— Start Data shown —

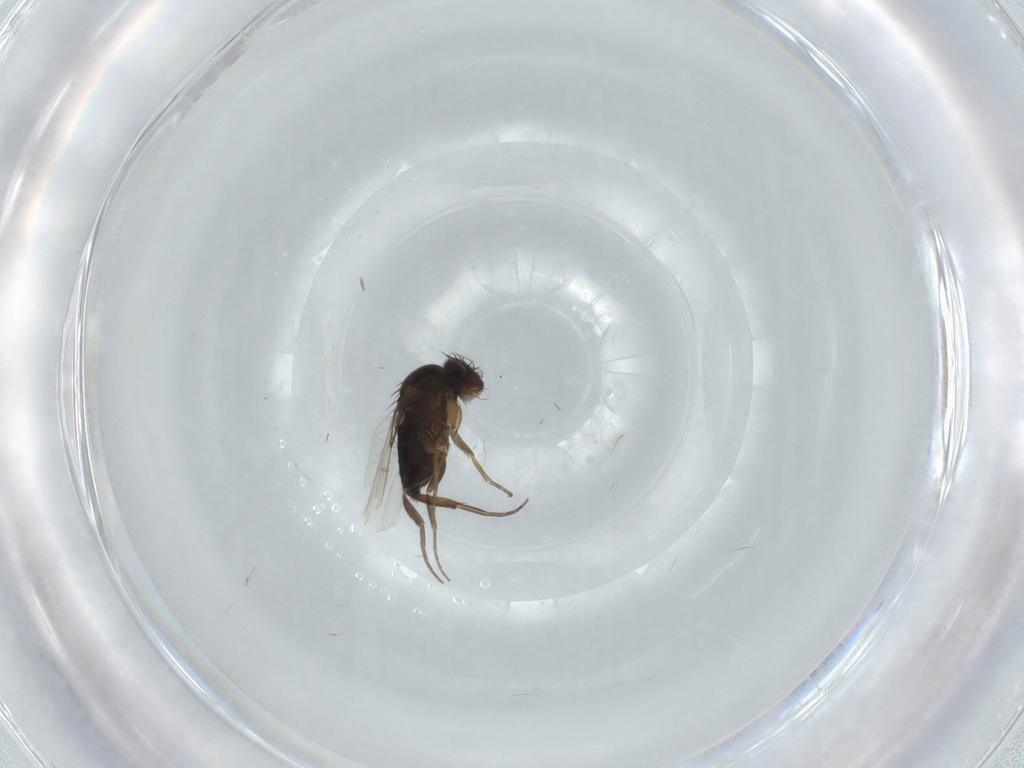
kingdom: Animalia
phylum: Arthropoda
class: Insecta
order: Diptera
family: Phoridae
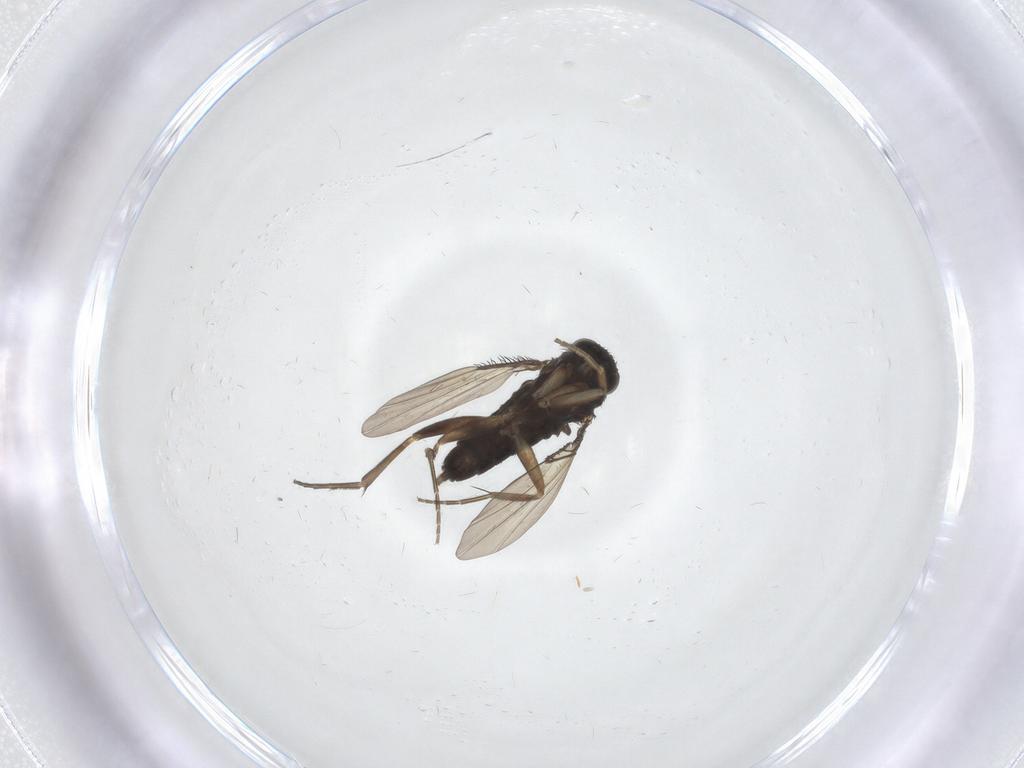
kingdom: Animalia
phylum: Arthropoda
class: Insecta
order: Diptera
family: Phoridae
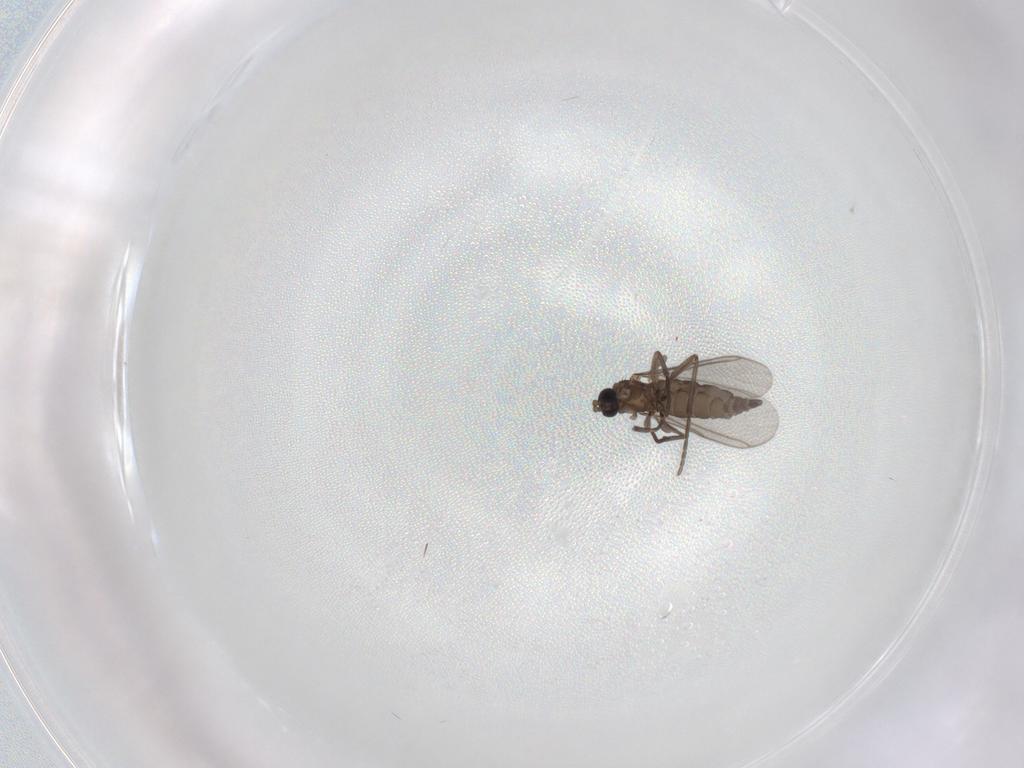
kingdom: Animalia
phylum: Arthropoda
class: Insecta
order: Diptera
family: Sciaridae
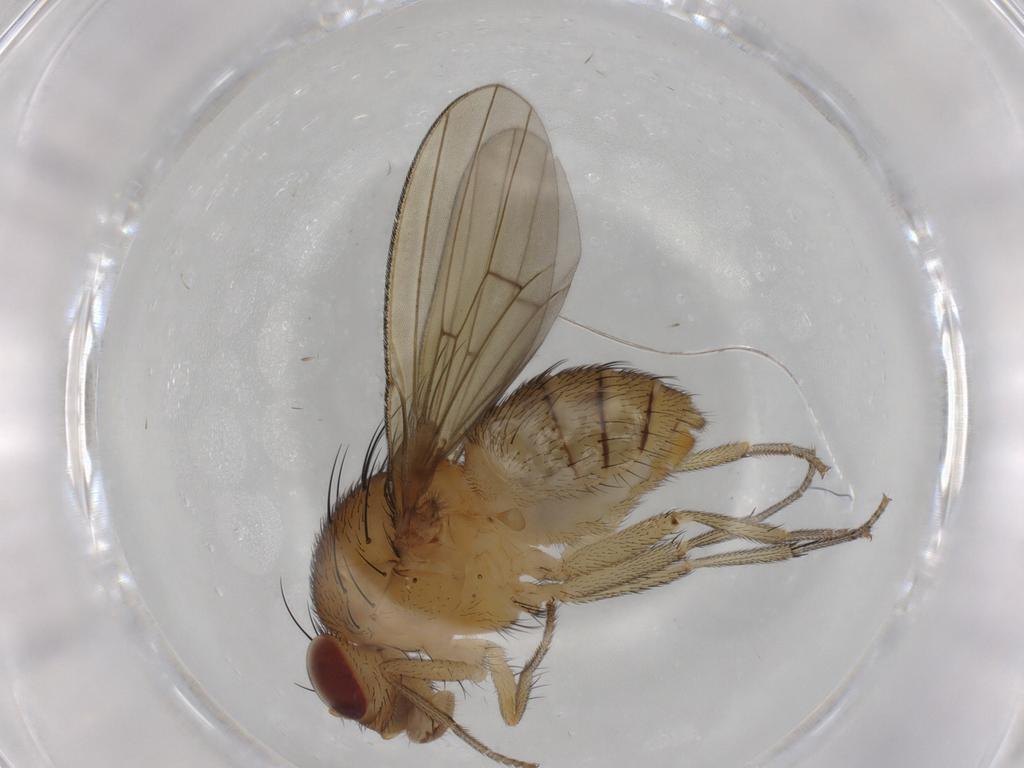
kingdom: Animalia
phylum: Arthropoda
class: Insecta
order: Diptera
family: Lauxaniidae
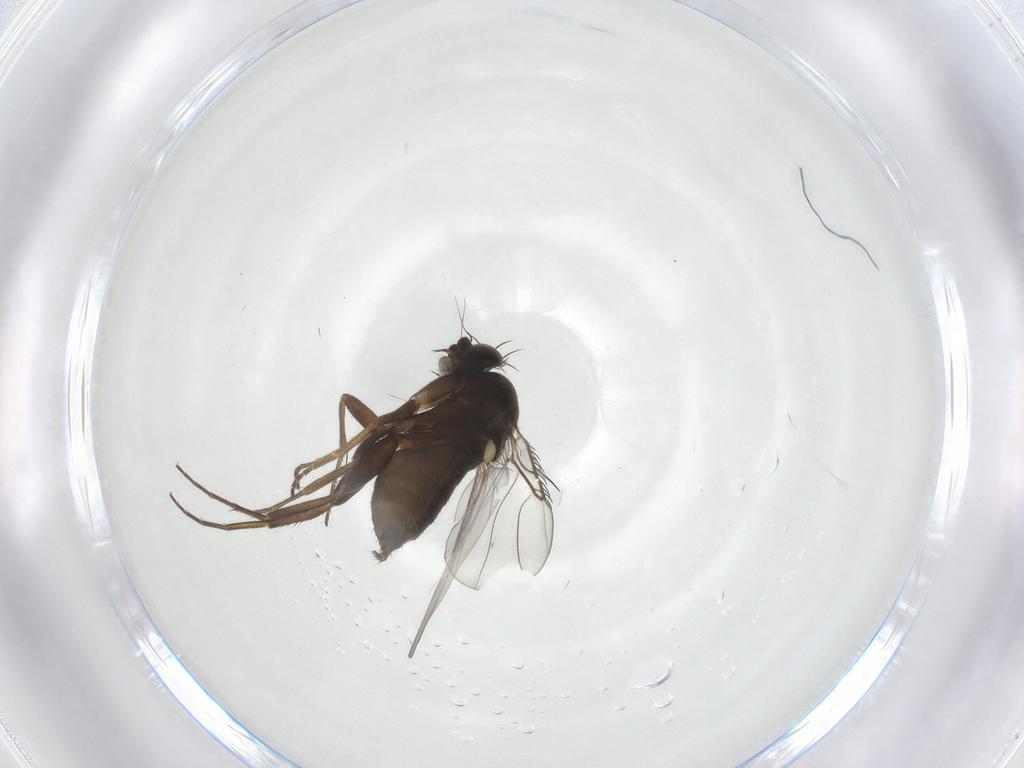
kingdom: Animalia
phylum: Arthropoda
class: Insecta
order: Diptera
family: Phoridae
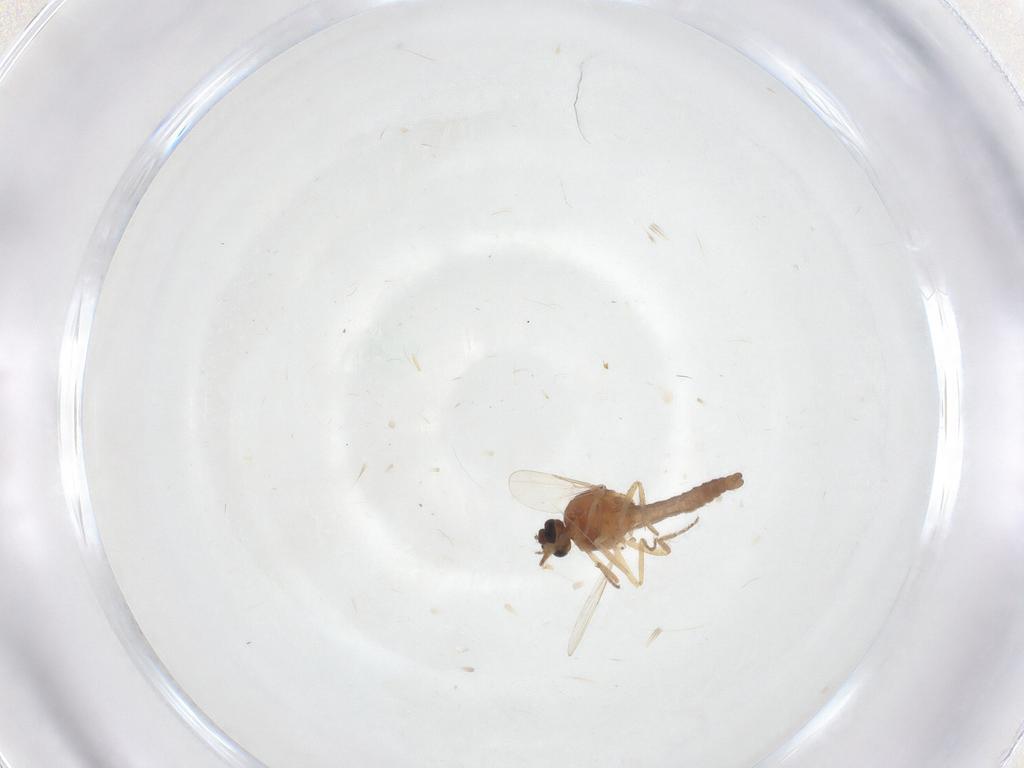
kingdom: Animalia
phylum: Arthropoda
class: Insecta
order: Diptera
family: Ceratopogonidae
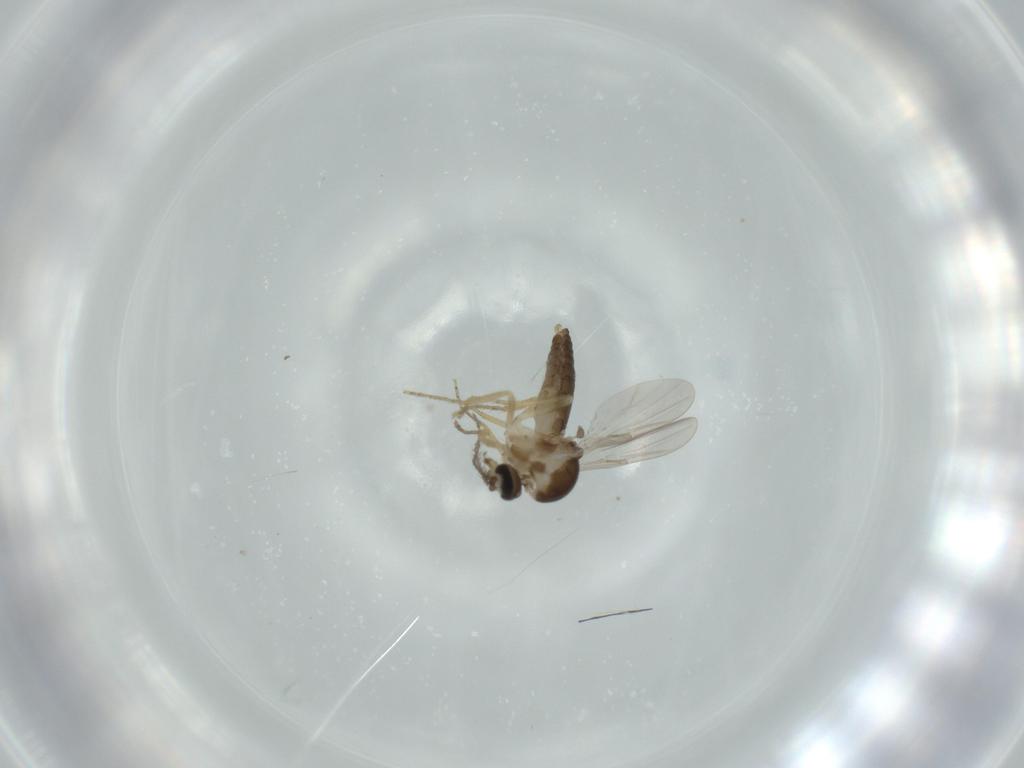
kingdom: Animalia
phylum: Arthropoda
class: Insecta
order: Diptera
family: Ceratopogonidae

— End Data shown —

**Directions:**
Could you copy out the naming lines from every record above, word for word, leaving out the pictures?

**Full answer:**
kingdom: Animalia
phylum: Arthropoda
class: Insecta
order: Diptera
family: Phoridae
kingdom: Animalia
phylum: Arthropoda
class: Insecta
order: Diptera
family: Phoridae
kingdom: Animalia
phylum: Arthropoda
class: Insecta
order: Diptera
family: Sciaridae
kingdom: Animalia
phylum: Arthropoda
class: Insecta
order: Diptera
family: Lauxaniidae
kingdom: Animalia
phylum: Arthropoda
class: Insecta
order: Diptera
family: Phoridae
kingdom: Animalia
phylum: Arthropoda
class: Insecta
order: Diptera
family: Ceratopogonidae
kingdom: Animalia
phylum: Arthropoda
class: Insecta
order: Diptera
family: Ceratopogonidae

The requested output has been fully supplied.